The cash flows after year 20 are the same for all strategies, because we have assumed that 12% of the initial investment is used to buy a DIA. The payments do not stop at year 24 (the last year in the chart) but continue until the annuitant’s death. The excess funds provided by the risky strategies in year 20 can be spent, saved, or used to buy additional annuity units, thereby increasing the retiree’s income after age 85.
Note that the bearish scenario is not in any sense a worst-case scenario. The bearish scenario assumes another 20 years of unchanged stock prices; in the worst case, stocks decline. Thinking about the worst-case scenario also leads one to consider the possibility of default or compromised payment on TIPS, a very unlikely outcome that would only occur if there is hyperinflation. Such a scenario would adversely affect both the conventional strategy and the DCDB strategy, however, and it is hard to say which would suffer more, because, in such a case, investments other than TIPS would almost certainly default or greatly decline.
Summary
The work of Tomlinson and others makes it clear that a strategy combining a conventional portfolio with DIAs reduces the burden on investors of planning for a lifetime and makes the retirement income generation problem manageable. Sexauer, Peskin and Cassidy take the concept a step farther by noting that the TIPS-plus-deferred annuities strategy is the lowest-risk position available to investors who are averse to annuitizing their whole portfolio, and they calculate the cash flows from it. They then use these cash flows as a benchmark for riskier strategies that are undertaken in an effort to earn higher returns.
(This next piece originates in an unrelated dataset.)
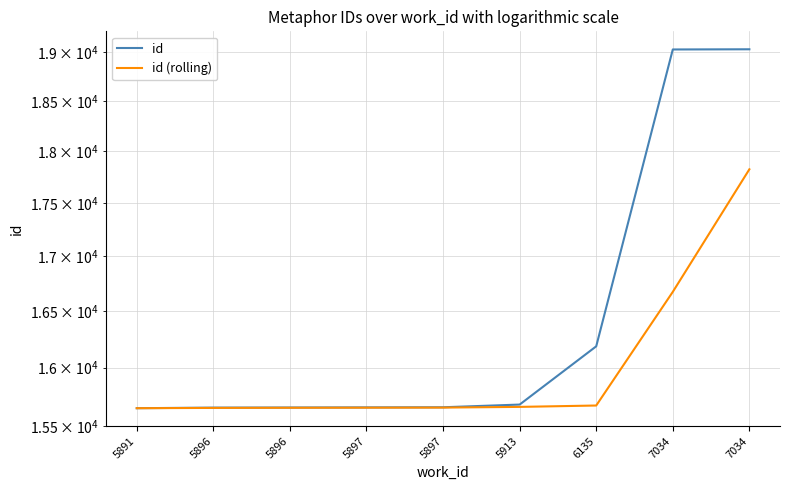

Which label corresponds to the smallest value in the chart?

5891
I don’t know what asset mix I’ll hold in the part of my retirement fund that’s earmarked for the first 20 years, but the deferred annuity is such an appealing idea, I’m certain I’ll use it. I just hope that diversifying among two or three annuity issuers is enough protection.
I’d hate to have to go back to work at 85.
Laurence B. Siegel is research director of the Research Foundation of CFA Institute and senior advisor at Ounavarra Capital LLC. Before he retired in 2009, he was the director of research for the investment division of the Ford Foundation, which he joined in 1994 from Ibbotson Associates, a consulting firm that he helped to establish in 1979.